Une grande partie des combats en Irak a été en milieu urbain. Pour répondre aux besoins spécifiques des soldats déployés dans les zones urbaines, la défense des sciences de l'Australie et de l'Organisation de la technologie a produit le appareil de visualisation Off-Axis en 2004. Les clips OAVD aux sites standard sur le F88 Steyr 5,56, le F89 Minimi, et la carabine M4. L'utilisation de deux miroirs, l'OAVD permet au soldat de la vue dans son objectif d'environ un coin et frapper la cible sans s'exposer au feu.

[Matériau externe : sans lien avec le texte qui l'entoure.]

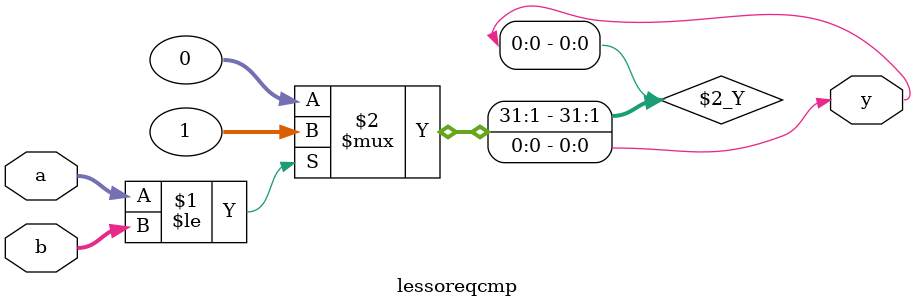
<source format=v>
`timescale 1ns / 1ps


module lessoreqcmp(
    input wire [31:0] a,b,
	output wire y
    );
    assign y = ($signed(a) <= $signed(b)) ? 1 : 0;
endmodule

</source>
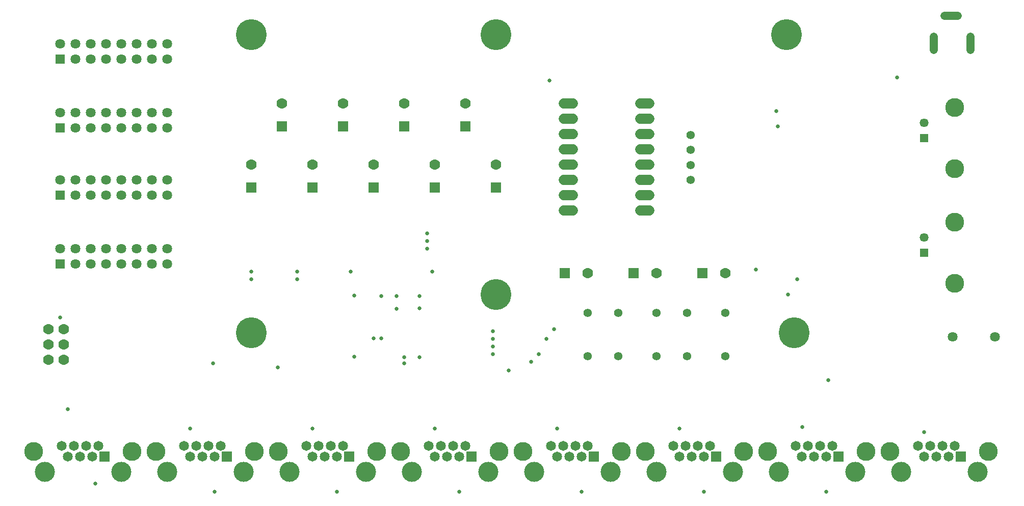
<source format=gbr>
G04 EAGLE Gerber RS-274X export*
G75*
%MOMM*%
%FSLAX34Y34*%
%LPD*%
%INSoldermask Bottom*%
%IPPOS*%
%AMOC8*
5,1,8,0,0,1.08239X$1,22.5*%
G01*
G04 Define Apertures*
%ADD10C,5.127000*%
%ADD11C,1.702000*%
%ADD12C,1.387000*%
%ADD13R,1.627000X1.627000*%
%ADD14C,1.627000*%
%ADD15R,1.462000X1.462000*%
%ADD16C,1.462000*%
%ADD17C,3.127000*%
%ADD18C,1.777000*%
%ADD19R,1.777000X1.777000*%
%ADD20C,1.651000*%
%ADD21R,1.651000X1.651000*%
%ADD22C,3.327000*%
%ADD23C,1.327000*%
%ADD24C,0.652000*%
D10*
X1219200Y927100D03*
X330200Y927100D03*
X1231900Y431800D03*
X330200Y431800D03*
X736600Y927100D03*
X736600Y495300D03*
D11*
X849375Y812800D02*
X865125Y812800D01*
X865125Y787400D02*
X849375Y787400D01*
X849375Y762000D02*
X865125Y762000D01*
X865125Y736600D02*
X849375Y736600D01*
X849375Y711200D02*
X865125Y711200D01*
X865125Y685800D02*
X849375Y685800D01*
X849375Y660400D02*
X865125Y660400D01*
X865125Y635000D02*
X849375Y635000D01*
X976375Y812800D02*
X992125Y812800D01*
X992125Y787400D02*
X976375Y787400D01*
X976375Y762000D02*
X992125Y762000D01*
X992125Y736600D02*
X976375Y736600D01*
X976375Y711200D02*
X992125Y711200D01*
X992125Y685800D02*
X976375Y685800D01*
X976375Y660400D02*
X992125Y660400D01*
X992125Y635000D02*
X976375Y635000D01*
D12*
X1060450Y685800D03*
X1060450Y710800D03*
X1060450Y735800D03*
X1060450Y760800D03*
D13*
X12700Y660400D03*
D14*
X12700Y685800D03*
X38100Y660400D03*
X38100Y685800D03*
X63500Y660400D03*
X63500Y685800D03*
X88900Y660400D03*
X88900Y685800D03*
X114300Y660400D03*
X114300Y685800D03*
X139700Y660400D03*
X139700Y685800D03*
X165100Y660400D03*
X165100Y685800D03*
X190500Y660400D03*
X190500Y685800D03*
D13*
X12700Y546100D03*
D14*
X12700Y571500D03*
X38100Y546100D03*
X38100Y571500D03*
X63500Y546100D03*
X63500Y571500D03*
X88900Y546100D03*
X88900Y571500D03*
X114300Y546100D03*
X114300Y571500D03*
X139700Y546100D03*
X139700Y571500D03*
X165100Y546100D03*
X165100Y571500D03*
X190500Y546100D03*
X190500Y571500D03*
D13*
X12700Y887082D03*
D14*
X12700Y912482D03*
X38100Y887082D03*
X38100Y912482D03*
X63500Y887082D03*
X63500Y912482D03*
X88900Y887082D03*
X88900Y912482D03*
X114300Y887082D03*
X114300Y912482D03*
X139700Y887082D03*
X139700Y912482D03*
X165100Y887082D03*
X165100Y912482D03*
X190500Y887082D03*
X190500Y912482D03*
D13*
X12700Y772202D03*
D14*
X12700Y797602D03*
X38100Y772202D03*
X38100Y797602D03*
X63500Y772202D03*
X63500Y797602D03*
X88900Y772202D03*
X88900Y797602D03*
X114300Y772202D03*
X114300Y797602D03*
X139700Y772202D03*
X139700Y797602D03*
X165100Y772202D03*
X165100Y797602D03*
X190500Y772202D03*
X190500Y797602D03*
D15*
X1447800Y565150D03*
D16*
X1447800Y590550D03*
D17*
X1498600Y514350D03*
X1498600Y615950D03*
D12*
X889000Y393060D03*
X889000Y465460D03*
X1003300Y393060D03*
X1003300Y465460D03*
X939800Y393060D03*
X939800Y465460D03*
X1054100Y393060D03*
X1054100Y465460D03*
X1117600Y393060D03*
X1117600Y465460D03*
D15*
X1447800Y755650D03*
D16*
X1447800Y781050D03*
D17*
X1498600Y704850D03*
X1498600Y806450D03*
D18*
X-6350Y387350D03*
X19050Y387350D03*
X-6350Y412750D03*
X19050Y412750D03*
X-6350Y438150D03*
X19050Y438150D03*
D19*
X965200Y530860D03*
D18*
X1003300Y530860D03*
D19*
X1079500Y530860D03*
D18*
X1117600Y530860D03*
D19*
X850900Y530860D03*
D18*
X889000Y530860D03*
D20*
X15240Y243840D03*
X35560Y243840D03*
X55880Y243840D03*
X76200Y243840D03*
X25400Y226060D03*
X45720Y226060D03*
X66040Y226060D03*
D21*
X86360Y226060D03*
D22*
X-12700Y200660D03*
X114300Y200660D03*
D17*
X132300Y235250D03*
X-30700Y235250D03*
D20*
X218440Y243840D03*
X238760Y243840D03*
X259080Y243840D03*
X279400Y243840D03*
X228600Y226060D03*
X248920Y226060D03*
X269240Y226060D03*
D21*
X289560Y226060D03*
D22*
X190500Y200660D03*
X317500Y200660D03*
D17*
X335500Y235250D03*
X172500Y235250D03*
D20*
X421640Y243840D03*
X441960Y243840D03*
X462280Y243840D03*
X482600Y243840D03*
X431800Y226060D03*
X452120Y226060D03*
X472440Y226060D03*
D21*
X492760Y226060D03*
D22*
X393700Y200660D03*
X520700Y200660D03*
D17*
X538700Y235250D03*
X375700Y235250D03*
D20*
X624840Y243840D03*
X645160Y243840D03*
X665480Y243840D03*
X685800Y243840D03*
X635000Y226060D03*
X655320Y226060D03*
X675640Y226060D03*
D21*
X695960Y226060D03*
D22*
X596900Y200660D03*
X723900Y200660D03*
D17*
X741900Y235250D03*
X578900Y235250D03*
D20*
X828040Y243840D03*
X848360Y243840D03*
X868680Y243840D03*
X889000Y243840D03*
X838200Y226060D03*
X858520Y226060D03*
X878840Y226060D03*
D21*
X899160Y226060D03*
D22*
X800100Y200660D03*
X927100Y200660D03*
D17*
X945100Y235250D03*
X782100Y235250D03*
D20*
X1031240Y243840D03*
X1051560Y243840D03*
X1071880Y243840D03*
X1092200Y243840D03*
X1041400Y226060D03*
X1061720Y226060D03*
X1082040Y226060D03*
D21*
X1102360Y226060D03*
D22*
X1003300Y200660D03*
X1130300Y200660D03*
D17*
X1148300Y235250D03*
X985300Y235250D03*
D20*
X1234440Y243840D03*
X1254760Y243840D03*
X1275080Y243840D03*
X1295400Y243840D03*
X1244600Y226060D03*
X1264920Y226060D03*
X1285240Y226060D03*
D21*
X1305560Y226060D03*
D22*
X1206500Y200660D03*
X1333500Y200660D03*
D17*
X1351500Y235250D03*
X1188500Y235250D03*
D20*
X1437640Y243840D03*
X1457960Y243840D03*
X1478280Y243840D03*
X1498600Y243840D03*
X1447800Y226060D03*
X1468120Y226060D03*
X1488440Y226060D03*
D21*
X1508760Y226060D03*
D22*
X1409700Y200660D03*
X1536700Y200660D03*
D17*
X1554700Y235250D03*
X1391700Y235250D03*
D14*
X1565740Y425450D03*
X1495740Y425450D03*
D23*
X1525200Y901850D02*
X1525200Y923850D01*
X1503700Y958850D02*
X1481700Y958850D01*
X1464200Y923850D02*
X1464200Y901850D01*
D19*
X330200Y673100D03*
D18*
X330200Y711200D03*
D19*
X431800Y673100D03*
D18*
X431800Y711200D03*
D19*
X533400Y673100D03*
D18*
X533400Y711200D03*
D19*
X635000Y673100D03*
D18*
X635000Y711200D03*
D19*
X736600Y673100D03*
D18*
X736600Y711200D03*
D19*
X381000Y774700D03*
D18*
X381000Y812800D03*
D19*
X482600Y774700D03*
D18*
X482600Y812800D03*
D19*
X584200Y774700D03*
D18*
X584200Y812800D03*
D19*
X685800Y774700D03*
D18*
X685800Y812800D03*
D24*
X609600Y493550D03*
X609600Y391950D03*
X501650Y493594D03*
X501650Y391994D03*
X1403350Y856017D03*
X1221944Y495300D03*
X622300Y596900D03*
X12700Y457200D03*
X825500Y850900D03*
X266700Y381000D03*
X25400Y304800D03*
X533400Y422910D03*
X1202690Y800100D03*
X374650Y374650D03*
X228600Y273050D03*
X546100Y422910D03*
X1205230Y774700D03*
X584200Y381000D03*
X431800Y273050D03*
X584200Y391160D03*
X635000Y273050D03*
X758036Y369724D03*
X795020Y383540D03*
X731520Y396240D03*
X838200Y273050D03*
X807720Y396240D03*
X731520Y408940D03*
X1041400Y273050D03*
X820420Y421640D03*
X731520Y421640D03*
X1245870Y275590D03*
X731520Y434340D03*
X1447800Y266700D03*
X833120Y438150D03*
X1168400Y537210D03*
X1236980Y520700D03*
X1289050Y353201D03*
X71120Y181610D03*
X269240Y167640D03*
X472440Y167612D03*
X675640Y167612D03*
X878840Y167612D03*
X1082040Y167612D03*
X1285240Y167612D03*
X330200Y520700D03*
X406400Y520700D03*
X330200Y533400D03*
X406400Y533400D03*
X631190Y533400D03*
X495300Y533400D03*
X622300Y571500D03*
X622300Y584200D03*
X546100Y493550D03*
X571500Y471734D03*
X609600Y472440D03*
X571500Y493522D03*
M02*

</source>
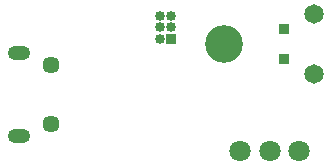
<source format=gbs>
G04 #@! TF.GenerationSoftware,KiCad,Pcbnew,7.0.6*
G04 #@! TF.CreationDate,2023-11-30T23:44:17-05:00*
G04 #@! TF.ProjectId,Interruptor,496e7465-7272-4757-9074-6f722e6b6963,1.0*
G04 #@! TF.SameCoordinates,Original*
G04 #@! TF.FileFunction,Soldermask,Bot*
G04 #@! TF.FilePolarity,Negative*
%FSLAX46Y46*%
G04 Gerber Fmt 4.6, Leading zero omitted, Abs format (unit mm)*
G04 Created by KiCad (PCBNEW 7.0.6) date 2023-11-30 23:44:17*
%MOMM*%
%LPD*%
G01*
G04 APERTURE LIST*
%ADD10O,1.900000X1.200000*%
%ADD11C,1.450000*%
%ADD12C,1.650000*%
%ADD13C,3.200000*%
%ADD14R,0.900000X0.900000*%
%ADD15R,0.850000X0.850000*%
%ADD16O,0.850000X0.850000*%
%ADD17C,1.800000*%
G04 APERTURE END LIST*
D10*
X133100000Y-93400000D03*
D11*
X135800000Y-94400000D03*
X135800000Y-99400000D03*
D10*
X133100000Y-100400000D03*
D12*
X158092500Y-90060000D03*
D13*
X150472500Y-92600000D03*
D12*
X158092500Y-95140000D03*
D14*
X155552500Y-91330000D03*
X155552500Y-93870000D03*
D15*
X146000000Y-92200000D03*
D16*
X145000000Y-92200000D03*
X146000000Y-91200000D03*
X145000000Y-91200000D03*
X146000000Y-90200000D03*
X145000000Y-90200000D03*
D17*
X156800000Y-101700000D03*
X154300000Y-101700000D03*
X151800000Y-101700000D03*
M02*

</source>
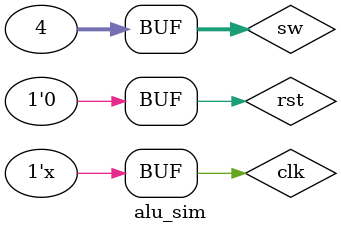
<source format=sv>
`timescale 1ns / 1ps


module alu_sim(

    );
logic clk;
logic rst;
logic[31:0] sw;
logic[15:0] result;
initial begin
    clk = 0;
    rst = 1;
    #1;
    rst = 0;
    #5;
    sw = 32'h0000aa67;
    #20;
    sw = 32'h00002165;
    #20;
    sw = 32'd1;
    #40;
    sw = 32'h0000aa67;
    #20;
    sw = 32'h00002165;
    #20;
    sw = 32'd2;
    #40;
    sw = 32'h0000aa67;
    #20;
    sw = 32'h00002165;
    #20;
    sw = 32'd3;
    #40;
    sw = 32'h0000aa67;
    #20;
    sw = 32'h00002165;
    #20;
    sw = 32'd4;
    #40;
    

end
always #10 clk = ~clk;

alu test_alu(
    .clk(clk),
    .rst(rst),
    .inputSW(sw),
    .fout(result)
);

// initial begin
//     #5
//     sw = 32'h0000e546;
//     #20
//     sw = 32'h0000d373;
//     #20
//     sw = 32'd0;
// end
endmodule

</source>
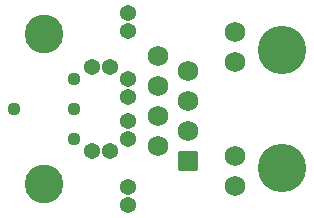
<source format=gbr>
G04 #@! TF.GenerationSoftware,KiCad,Pcbnew,8.0.6*
G04 #@! TF.CreationDate,2025-01-27T09:35:59-05:00*
G04 #@! TF.ProjectId,rj45brkout,726a3435-6272-46b6-9f75-742e6b696361,v1.1.0*
G04 #@! TF.SameCoordinates,Original*
G04 #@! TF.FileFunction,Soldermask,Top*
G04 #@! TF.FilePolarity,Negative*
%FSLAX46Y46*%
G04 Gerber Fmt 4.6, Leading zero omitted, Abs format (unit mm)*
G04 Created by KiCad (PCBNEW 8.0.6) date 2025-01-27 09:35:59*
%MOMM*%
%LPD*%
G01*
G04 APERTURE LIST*
G04 Aperture macros list*
%AMRoundRect*
0 Rectangle with rounded corners*
0 $1 Rounding radius*
0 $2 $3 $4 $5 $6 $7 $8 $9 X,Y pos of 4 corners*
0 Add a 4 corners polygon primitive as box body*
4,1,4,$2,$3,$4,$5,$6,$7,$8,$9,$2,$3,0*
0 Add four circle primitives for the rounded corners*
1,1,$1+$1,$2,$3*
1,1,$1+$1,$4,$5*
1,1,$1+$1,$6,$7*
1,1,$1+$1,$8,$9*
0 Add four rect primitives between the rounded corners*
20,1,$1+$1,$2,$3,$4,$5,0*
20,1,$1+$1,$4,$5,$6,$7,0*
20,1,$1+$1,$6,$7,$8,$9,0*
20,1,$1+$1,$8,$9,$2,$3,0*%
G04 Aperture macros list end*
%ADD10RoundRect,0.265385X0.610915X-0.610915X0.610915X0.610915X-0.610915X0.610915X-0.610915X-0.610915X0*%
%ADD11C,1.752600*%
%ADD12C,4.101600*%
%ADD13C,3.276600*%
%ADD14C,1.117600*%
%ADD15C,1.371600*%
G04 APERTURE END LIST*
D10*
X144250000Y-106040000D03*
D11*
X141710000Y-104770000D03*
X144250000Y-103500000D03*
X141710000Y-102230000D03*
X144250000Y-100960000D03*
X141710000Y-99690000D03*
X144250000Y-98420000D03*
X141710000Y-97150000D03*
X148250000Y-95070000D03*
X148250000Y-97610000D03*
X148250000Y-105590000D03*
X148250000Y-108130000D03*
D12*
X152250000Y-106600000D03*
X152250000Y-96600000D03*
D13*
X132080000Y-95250000D03*
X132080000Y-107950000D03*
D14*
X129540000Y-101600000D03*
X134620000Y-101600000D03*
X134620000Y-99060000D03*
X134620000Y-104140000D03*
D15*
X136144000Y-98044000D03*
X137668000Y-98044000D03*
X139192000Y-99060000D03*
X139192000Y-100584000D03*
X139192000Y-102616000D03*
X139192000Y-104140000D03*
X137668000Y-105156000D03*
X136144000Y-105156000D03*
X139192000Y-109728000D03*
X139192000Y-108204000D03*
X139192000Y-94996000D03*
X139192000Y-93472000D03*
M02*

</source>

Un autre spectacle «tirer dans les coins» est le Macroswiss Guncam. Introduit en 2005, le Guncam est un laser à canon monté combiné avec une caméra Cmos. L'appareil photo est connecté via un câble à une paire de lunettes spéciales ou un moniteur de poignet. Cette configuration permet au soldat de viser son fusil sur la cible, voir la scène avec les lunettes ou le moniteur du poignet et, lorsque le point laser est sur la cible, le feu et frappé avec une bonne précision.
Comme laser et technologies holographiques avance, et que la nature de la guerre devient de plus en plus urbaine, les fabricants continuent de développer les activités de combat qui sont plus précis et de laisser le soldat moins exposés au feu ennemi.
Nous avons parcouru un long chemin depuis le tromblon.